• **BRANO DEL DOCUMENTO**
Lentamente la zona è sprofondata ed è stata sommersa dal mare: qui ha avuto inizio la sedimentazione di sali (carbonati) che nel corso dei millenni ha formato una spessa piattaforma (grezzone). Su questa, man mano che la profondità aumentava, si sono depositati altri carbonati più fini (marmi) ed infine, raggiunte le massime profondità, si è formato uno strato di selce e gusci di protozoi (Diaspri).

Circa 100 milioni di anni fa il movimento di sprofondamento si è arrestato e si è inverto: in questa fase si sono depositati altri materiali di provenienza costiera (Scisti, Pseudomacigno e Arenarie).

Circa 20 milioni di anni fa ha avuto inizio l'emersione di tutta la zona: enormi forze di compressione verticali e laterali hanno provocato la trasformazione dei sedimenti e la separazione per scorrimento laterale di alcuni strati: quelli più superficiali hanno formato gli Appennini, quelli intermedi le Apuane.

Le piogge iniziarono l'azione erosiva: le fratture originatesi nel sollevamento diventarono letti di fiume e formarono delle valli.

• **COMPLETA QUANTO SEGUE**
a - Elenca tutti i materiali che il brano sulla storia geologica della zona riporta tra parentesi.
b - Prosegui il brano sulla storia geologica della zona, partendo dopo l'ultima frase.

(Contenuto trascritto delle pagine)

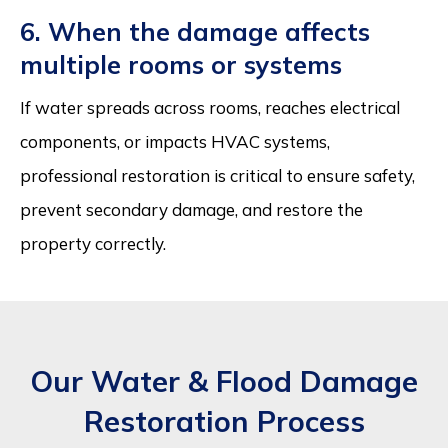
6. When the damage affects
multiple rooms or systems
If water spreads across rooms, reaches electrical
components, or impacts HVAC systems,
professional restoration is critical to ensure safety,
prevent secondary damage, and restore the
property correctly.
Our Water & Flood Damage
Restoration Process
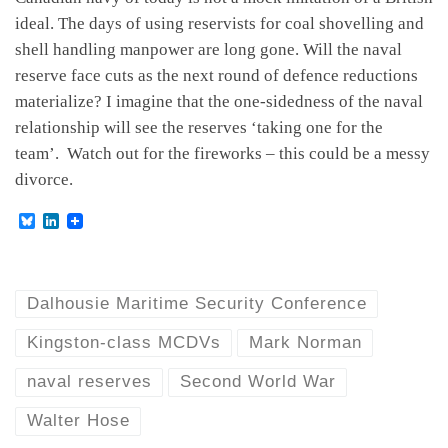
ideal. The days of using reservists for coal shovelling and
shell handling manpower are long gone. Will the naval
reserve face cuts as the next round of defence reductions
materialize? I imagine that the one-sidedness of the naval
relationship will see the reserves ‘taking one for the
team’. Watch out for the fireworks – this could be a messy
divorce.
B
L
l
i
u
n
e
k
s
e
k
d
Dalhousie Maritime Security Conference
y
I
n
Kingston-class MCDVs
Mark Norman
naval reserves
Second World War
Walter Hose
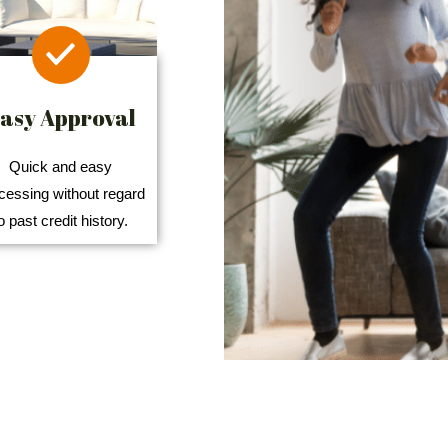
asy Approval
Quick and easy
cessing without regard
o past credit history.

• **RISPOSTE PER ESERCIZIO**
a - carbonati, grezzone, marmi, Diaspri, Scisti, Pseudomacigno, Arenarie

b -
Un milione di anni fa intervennero le glaciazioni con tutti i fenomeni che accompagnano questo tipo di clima: depositi morenici, rocce levigate dallo scorrimento dei ghiacci ancora oggi ben visibili.

Terminata l'era glaciale, lo scioglimento di enormi strati di ghiaccio ha provocato la nascita di torrenti impetuosi che, trascinando a valle detriti, incisero erodendo i fianchi della montagna, creando forme originali ancora oggi visibili come le Marmitte dei Giganti. Altri spettacolari effetti della corrosione e dell'erosione di piogge e vento sono il Monte Forato ed il Monte Procinto, una specie di "panettone" circondato a 360 gradi da pareti perfettamente verticali.

E' in questa fase che ha avuto inizio la formazione delle cavità cosiddette carsiche, così numerose sulle Apuane: le acque piovane e da disgelo, arricchite di anidride carbonica, penetrano nelle fratture e la corrosione chimica (l'acqua contenente anidride carbonica scioglie le rocce carbonatiche) e l'erosione le arrotonda e le allarga. Man mano che l'erosione procede, le acque trovano nuove fratture, che vengono a loro volta invase e corrose. Si crea così un dedalo di gallerie e le acque scendono sempre più in basso fino a raggiungere lo zoccolo antico, che resiste alla corrosione (essendo silicatico e non carbonatico).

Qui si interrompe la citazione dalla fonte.